Senate Majority Leader Harry Reid said the chamber, after defeating a gun sale
background checks bill, would table the measure to focus on other legislation.
"It's only a matter of time before we bring this anti-gun-violence measure back to the floor for a vote," Reid said Thursday. "The stand of the Republicans is not sustainable."
Reid said tabling the gun-control bill would allow the Senate to step over procedural hurdles when it returns to the measure after more behind-the-scenes negotiations, The Hill reported.
Among other things, Reid filed a motion to end debate on a bill that would allow states to collect online sales taxes. The Senate is likely to begin votes on that bill next week.
On Wednesday, the Senate voted 54-46 in favor of the bipartisan amendment from Sens. Joe Manchin, D-W.Va., and Pat Toomey, R-Pa., that would have expanded background checks to all online and gun-show sales. The amendment required 60 votes for approval.
"But make no mistake: This debate is not over," Reid, D-Nev., said on the Senate floor Thursday. "This is not the end of the fight. Republicans are in an unsustainable position -- crosswise with nine out of 10 Americans."
Democrats called for stricter gun laws after a gunman killed 20 first-graders and six educators at Sandy Hook Elementary School in Newtown, Conn., before committing suicide in December. Before heading to the school, Adam Lanza killed his mother, who owned the guns.
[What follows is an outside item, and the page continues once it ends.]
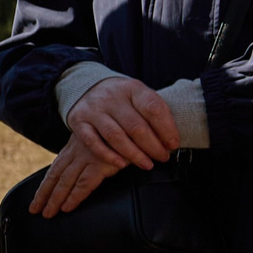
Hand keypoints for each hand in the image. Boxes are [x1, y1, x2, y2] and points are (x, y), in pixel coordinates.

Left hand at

Reid commended Manchin, Toomey and other senators for bridging the partisan gap to negotiate the compromise.
"Unfortunately, the overwhelming majority of Senate Republicans ignored the voices of an overwhelming majority of Americans," Reid said from the well. "Yesterday, the families of gun violence victims watched as Republicans defeated a common-sense proposal to expand background checks that has the support of 90 percent of Americans."
Speaking at the White House after the vote, President Obama said senators who voted no "caved" to pressure from the National Rifle Association and said the NRA "willfully lied" about what the legislation would do.
"All in all, this was a pretty shameful day for Washington, but this effort is not over," the president said.